** Document section follows **


  2. I felt confused after watching the video. Reading through the comments here, I think “she’s her own best worst example” sums it up perfectly for me.

    1. It’s just so bizarre to me that she would so willfully expose herself in such a base way in front of millions of people — that tells me she is completely unaware how she comes off in public — probably because she lives in a big tech bubble surrounded by adoring boys who cannot tell her “no” because she’s always been the only alpha female around for hundreds of miles.

      Putting herself on television greatly reduces the reach and dimension of what, allegedly, made her special. She becomes painfully ordinary and, I daresay, sort of boring.

      1. Completely boring. I find it funny to use “alpha female” to describe her – that made me giggle a little. I guess I need to find out more about her. I never heard of her until a few days ago. I’m sort of outta touch like that….

        1. I only know her through the Press — the Tech Press, which is filled with men who have idolized her and praised her in print for years for making Facebook a “real business.”

          Sandberg is the doppelgänger for Marissa Mayer at Yahoo — a former Googler, and another lovely face idolized by the mainly tech industry…

          Marissa Mayer’s management style is in the news yet again. Reuters is reporting that the Yahoo CEO, who caused a stir recently after banning her employees from working from home, is now personally involving herself in reviewing every hire the company makes. …

          Ironically, that’s exactly what Sheryl Sandberg, another Silicon Valley executive who’s been in the headlines over and over again recently, says happened to her. In her much-discussed new book, “Lean In: Women, Work and the Will to Lead,” the Facebook COO relates a story from her time at Google (where Mayer also once worked) in which she interviewed every candidate before making an offer, even once the team had grown to 100 people. When she told her team she had decided to stop interviewing, she expected they would urge her to stay involved. Instead, “they applauded,” she writes. “They all jumped in to explain—in unison—that my insistence on speaking personally to every candidate had become a huge bottleneck.”


          1. Perhaps these two issues could be an example of the very different management/leadership styles between men and women I often hear people arguing about. Maybe in the future (in the next 40 years?) as women continue to climb to positions typically held by men, we might see more of this? But I sure hope not. I personally have known some incredibly strong women in unusual positions of leadership who would be mortified by Sheryl Sandbers pitiful interview.

          2. Yes, it’s sort of odd that both Sandberg and Mayer are not just making the same mistakes men before them have made — but the mistakes of each other!

** End of Document section **

Try it: Pull a passage word for word from the comment thread about Sheryl Sandberg, starting at the words "1. It’s just" and stopping after "hundreds of miles.". You can leave the records aside; they aren't needed.

** The data follows **

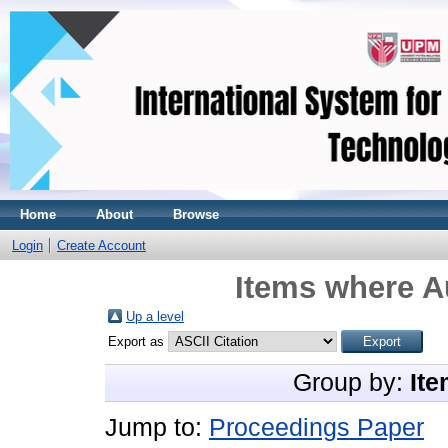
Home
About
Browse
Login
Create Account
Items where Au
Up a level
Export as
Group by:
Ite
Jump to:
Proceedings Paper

** End of The data **
** The data follows **

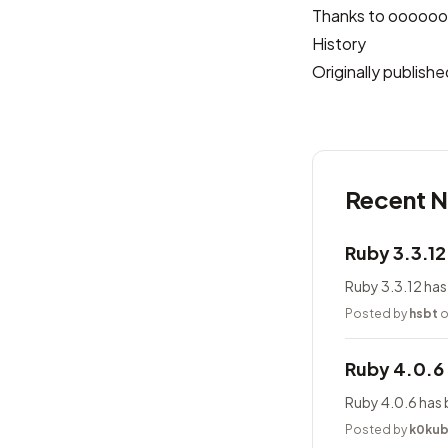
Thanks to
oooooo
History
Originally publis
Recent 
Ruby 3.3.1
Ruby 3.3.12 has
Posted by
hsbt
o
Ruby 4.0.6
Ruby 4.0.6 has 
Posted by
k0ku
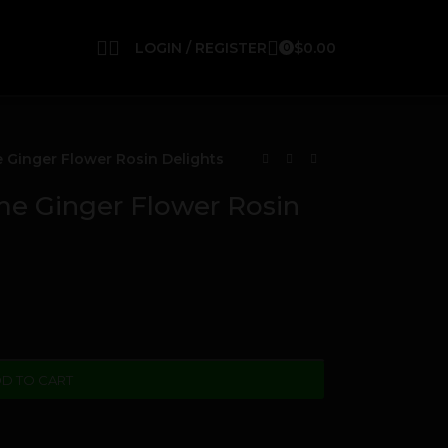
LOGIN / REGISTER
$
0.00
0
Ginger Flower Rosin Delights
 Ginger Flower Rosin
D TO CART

** End of The data **
** The data follows **

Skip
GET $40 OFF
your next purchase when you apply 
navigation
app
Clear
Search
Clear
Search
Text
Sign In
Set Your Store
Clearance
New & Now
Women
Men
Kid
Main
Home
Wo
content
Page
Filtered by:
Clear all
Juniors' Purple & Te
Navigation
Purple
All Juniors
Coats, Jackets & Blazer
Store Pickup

** End of The data **

Solution to the exercise:
1. It’s just so bizarre to me that she would so willfully expose herself in such a base way in front of millions of people — that tells me she is completely unaware how she comes off in public — probably because she lives in a big tech bubble surrounded by adoring boys who cannot tell her “no” because she’s always been the only alpha female around for hundreds of miles.